10. We say that the complainant is before a wrong Forum because before a person approaches a Forum under the C.P. Act, 1986, he has to qualify himself to be a consumer, an expression which has been defined under Section 2(1)(d)(i) or (ii) of the C.P. Act, 1986 and further explained in the explanation below it and the OP have got to be either traders or service providers. The complainant in this case has not bought any goods for consideration from the OP nor has hired or availed of any services from them for consideration. Complainant has only paid road tax as required under the Goa Motor Vehicle Tax (Amendment), Act 2013. There is no contractual relationship between the complainant, on one hand, and the OP i.e.
the Directorate of Transport, on the other hand, in as much as the OP has also not provided any service to the complainant for consideration but have only collected the road tax as required under the said Goa Motor Vehicles Tax (Amendment) Act, 2013 and as such there could not be any case of deficiency in service within the meaning of that expression as defined in the Act. The issue is no longer res integra. The Kerala High Court in Thrissur Municipal Corporation vs. Ummer Koya Haji, 2006(3) KLT 897 after taking note of several decisions came to the conclusion that :
“17. I am in complete agreement with the conclusions arrived at in the above said decisions as also the reasoning contained therein. While local bodies do certain acts as services rendered for payment of fee in respect of which there is quid pro quo coming within the purview of the Consumer Protection Act, in respect of the sovereign functions exercised by the local bodies by way of collection of taxes like property tax, profession tax and other taxes, it cannot be said that the local bodies are rendering any services, in respect of which the tax payer can maintain a complaint under the Consumer Protection Act. Therefore, in respect of payment of property tax, no complaint would lie before a Consumer Disputes Redressal Forum or Commission.”

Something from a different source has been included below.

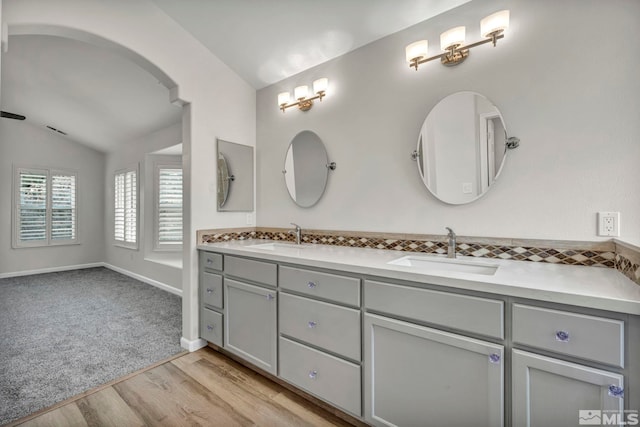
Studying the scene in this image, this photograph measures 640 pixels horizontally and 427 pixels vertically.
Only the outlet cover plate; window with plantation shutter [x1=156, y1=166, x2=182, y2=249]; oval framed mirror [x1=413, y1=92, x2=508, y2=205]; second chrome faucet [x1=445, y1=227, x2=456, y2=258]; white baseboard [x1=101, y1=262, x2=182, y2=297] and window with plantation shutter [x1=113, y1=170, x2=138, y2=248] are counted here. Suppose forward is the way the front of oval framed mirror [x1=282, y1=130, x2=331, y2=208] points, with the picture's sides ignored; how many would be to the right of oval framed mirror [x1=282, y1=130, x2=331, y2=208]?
3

11. The Kerala State Commission in Payyannur Municipality, supra, held that “Tax is a levy which is without quid pro quo” and, therefore, held that the Forum lacked jurisdiction. Likewise, in S.P. Goel vs. Collector of Stamps, Delhi (1986-96 Consumer 3034) it has been held that a person who presents a document for registration and pays stamp duty on it, or the registration fee, does not become a consumer.
12. The complainant in this case has not bought any goods nor availed of any services for consideration from the Directorate of Transport (OP) and as such is not qualified to be a consumer. Only consumers can approach the Fora set up under the C.P. Act, 1986.
13. The impugned order cannot be faulted. The complainant is free to seek his remedy elsewhere, in case there is double taxation.
14. We, therefore, find there is no merit in this appeal which is hereby dismissed, and considering the facts, with no order as to costs.